Daniel Maximin
Né à la Guadeloupe en 1947, il est poète, romancier et essayiste. Il est l’auteur, entre autres, de L’île et une nuit (roman, Le Seuil, 1996), Tu, c’est l’enfance (récit, Gallimard, 2004), Les fruits du cyclone, une géopoétique de la caraïbe (essai, Seuil, 2007), L’invention des Desirades (poésie, Seuil, 2009).

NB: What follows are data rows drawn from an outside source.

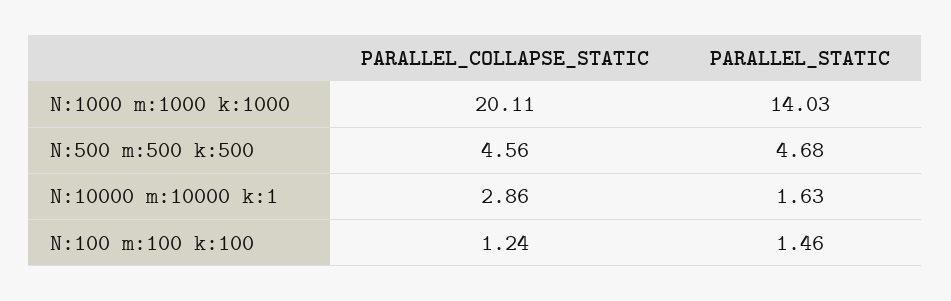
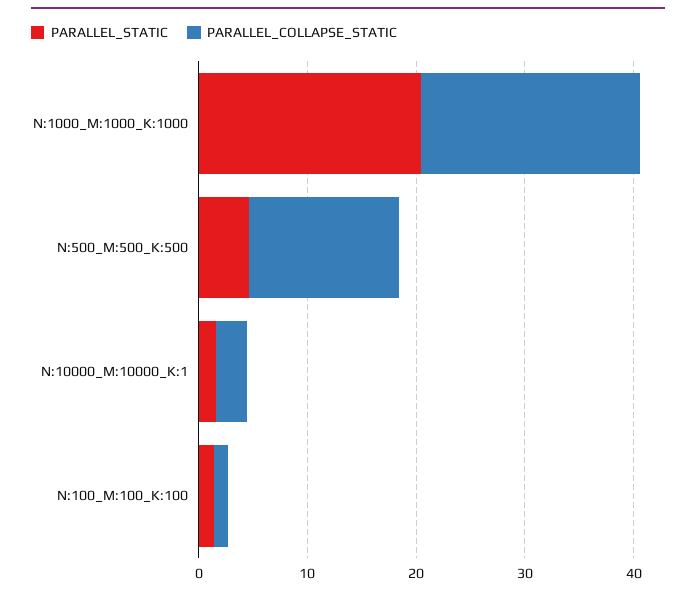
PARALLEL_STATIC, N:1000 m:1000 k:1000: 14.03 -> 20
PARALLEL_COLLAPSE_STATIC, N:500 m:500 k:500: 4.56 -> 14

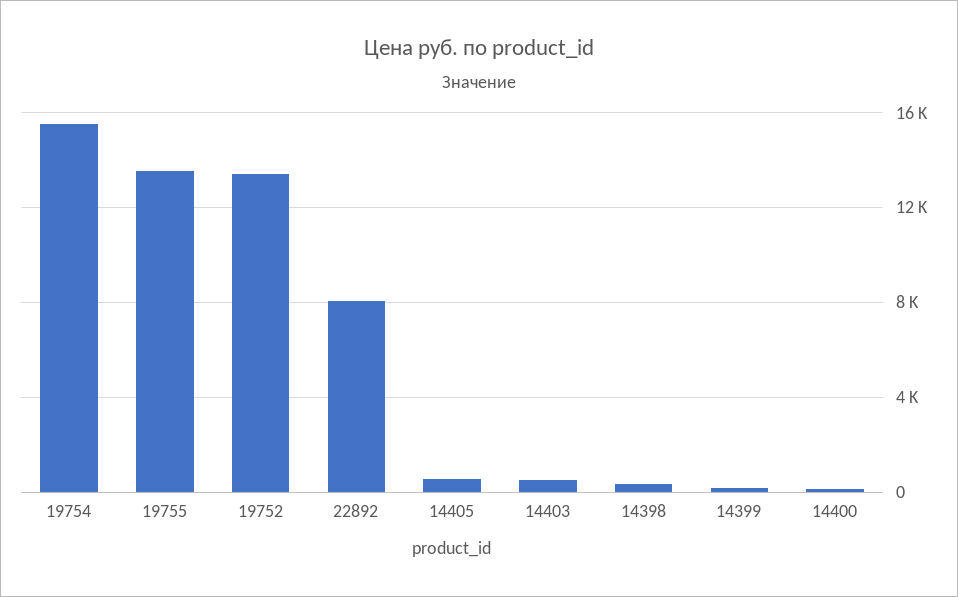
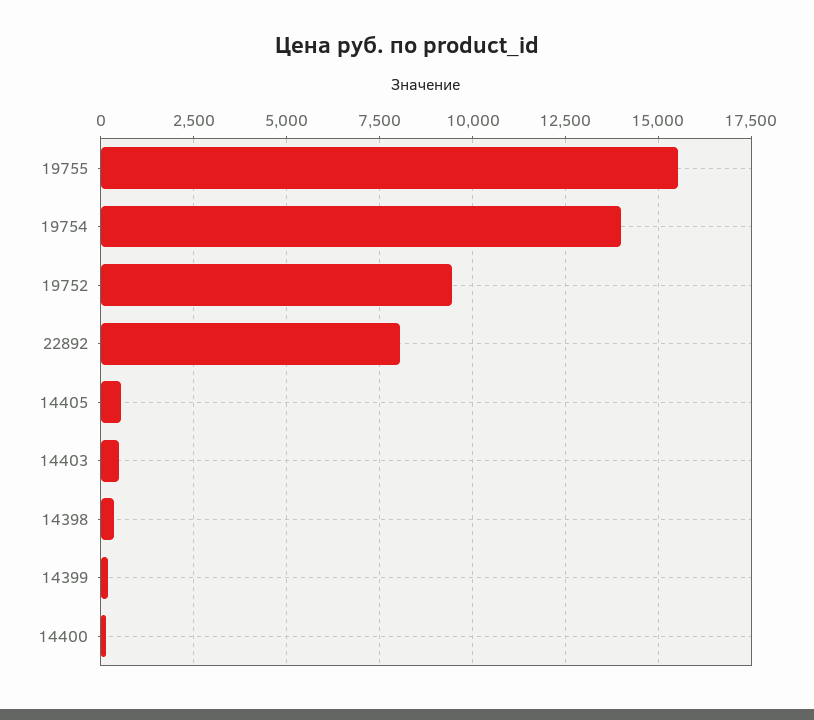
19754: 15500 -> 14000
19755: 13500 -> 15500
19752: 13500 -> 9500

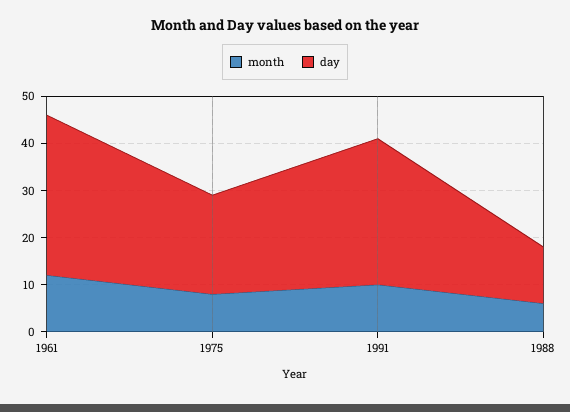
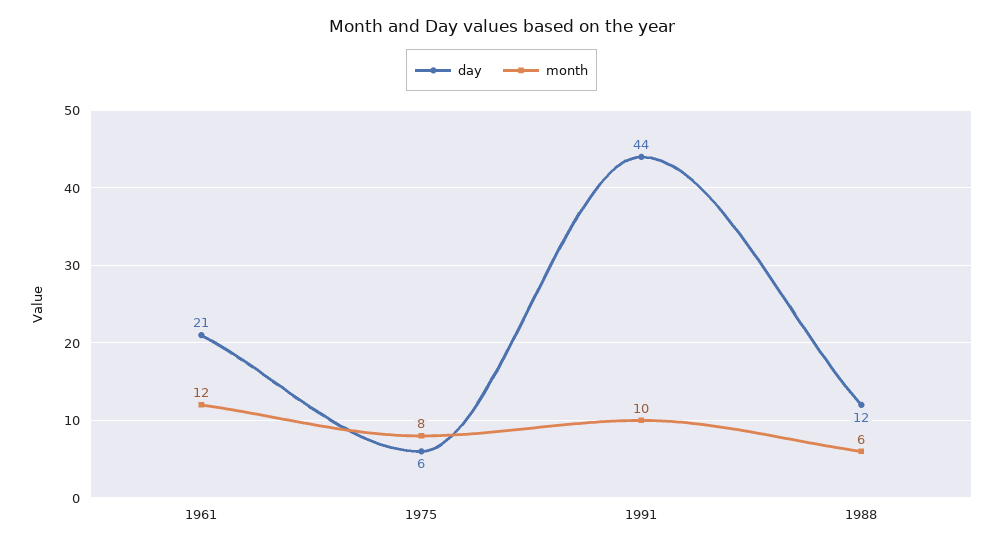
day, 1961: 35 -> 21
day, 1975: 20 -> 6
day, 1991: 30 -> 44

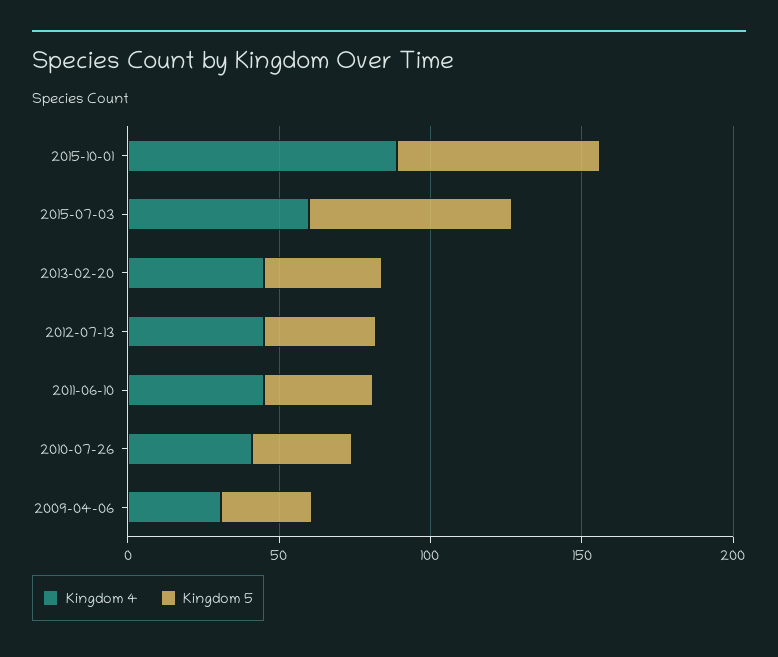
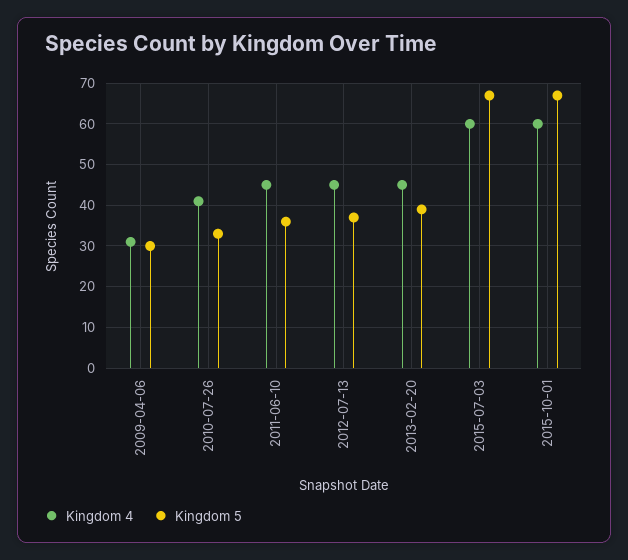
Kingdom 4, 2015-10-01: 90 -> 60

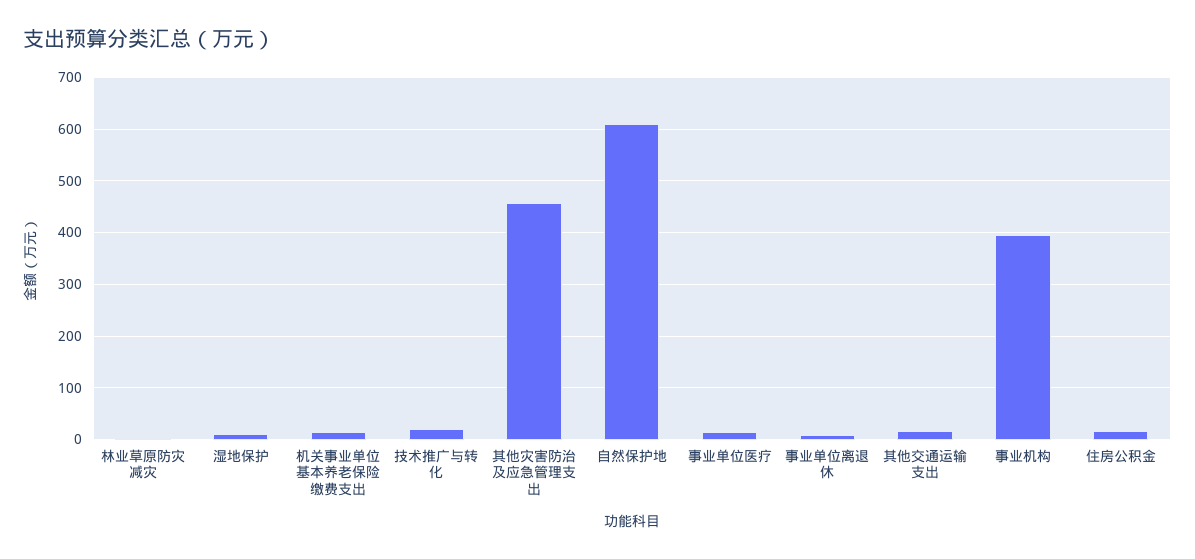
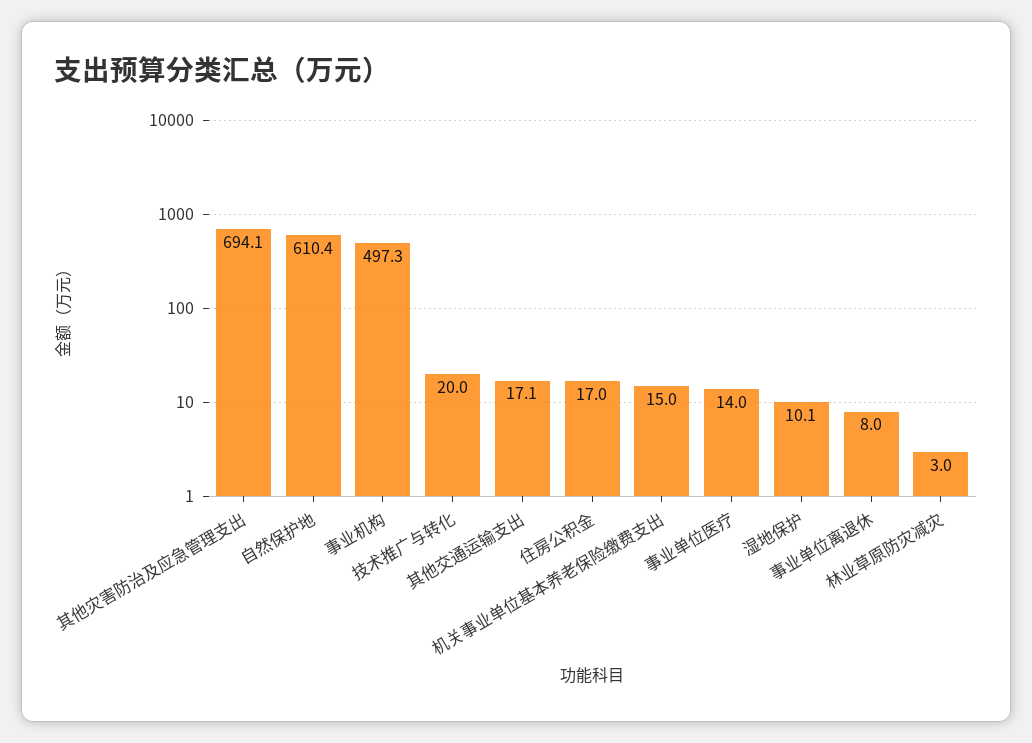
其他灾害防治及应急管理支出: 460 -> 694.1
事业机构: 400 -> 497.3

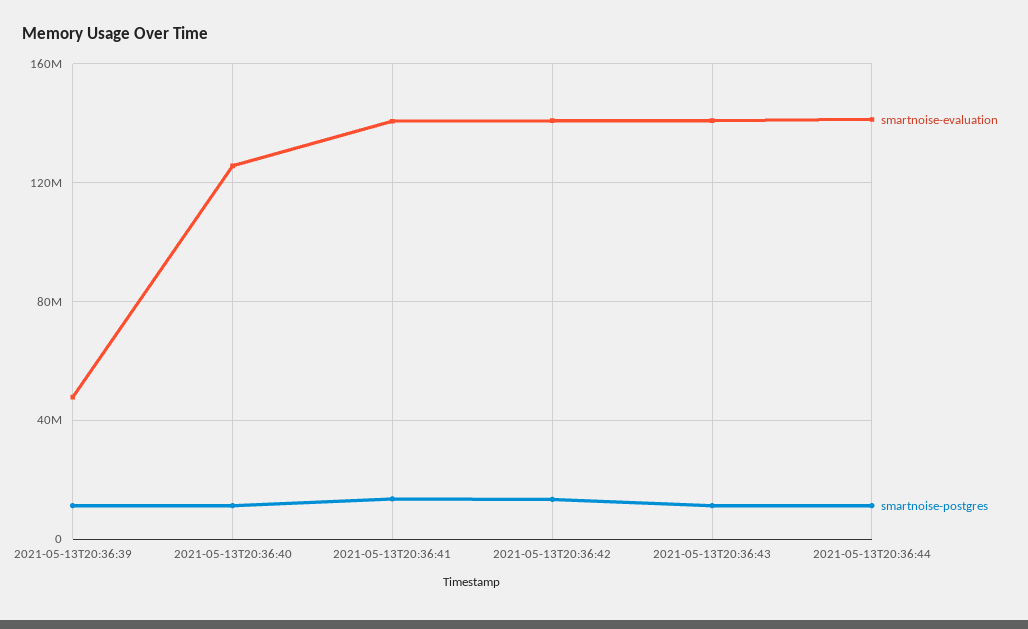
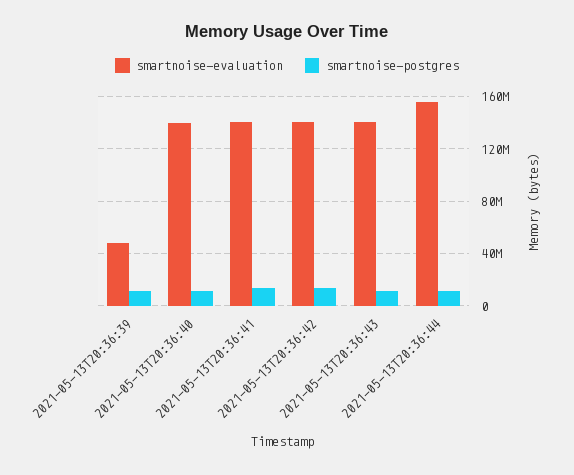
smartnoise-evaluation, 2021-05-13T20:36:40: 125000000 -> 140000000
smartnoise-evaluation, 2021-05-13T20:36:44: 140000000 -> 155000000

On vit on meurt poète au-dessus de la mort au-delà de la vie
embarqué dans tous les déluges on désaltère les fontaines
dans le désert seul voué à la noria
dévoué au rêve quand le soleil aveugle
on vit on meurt de récuser les maîtres les monstres les meurtres
les murs et les armures
car au-dessus des gibets des croix et des statues
au-dessus des micros des codes et des prières
quand les dieux n’ont pas l’oeil sur leurs écritures
il y a la floraison des paroles de pollen de sang de sève et
de sisal
les flèches de lumière avisant les souterrains d’espoir
imaginant l’avenir d’une et mille nuits pour éclairer le jour
on vit on meurt alors c’est vrai d’attiser les alarmes
au son de l’oud et du violon
au rythme du tambour et des guitares
on ne rend pas les armes de la plume et l’archet
on vit et meurt poète en avant de l’action
on vit on meurt de viser l’injustice avec une page de journal :
le Drum de Soweto, le Crisis de Harlem, les Feuilles de Tarussa,
le Ruptures d’Alger, tous les J’accuse pour réveiller l’aurore
la page en sentinelle relève les mots de passe adossés à
l’avenir
on emmêle les noms propres oubliés ou récents connus
ou fraternels
car le sang d’écrivain ne sèche pas mué en écriture
et de la terre obscure elle remonte de leurs voix de cadavres
encerclés
chaque poète face aux murs anonyme poseur de graffiti
on vit on meurt Tahar Djaout de désigner son nom au
livre ouvert aux yeux des assassins
on meurt on vit Tahar d’abriter deux enfants, la justice et
l’amour
on meurt Tahar poudre d’intelligence à l’épreuve des
couvre-feux
on meurt Tahar vigie expropriée au Parc des libertés
(contre un seul mot on lui a tout promis, contre un seul mot
on aurait tout permis : il a dit merde dans un sourire d’enfant
évadé trop tard pour reculer)
et son crâne évidé a recueilli l’offrande de funérailles
solaires
le visage barbelé d’épines de rosiers
la mort a visé l’oeil et raté la vision
la mort a visé l’os et raté les neurones
le coeur s’est préservé en lion et en gazelle
la mort a tué la bouche sans toucher la parole
la mort n’a pas su tuer le temps de la mémoire vive
Tahar et son sourire protégé de moustache
un grain de sable dans son poing refermé
vers une dernière goutte d’eau perlée de son oeil vif
pour préserver des balles un germe d’oasis.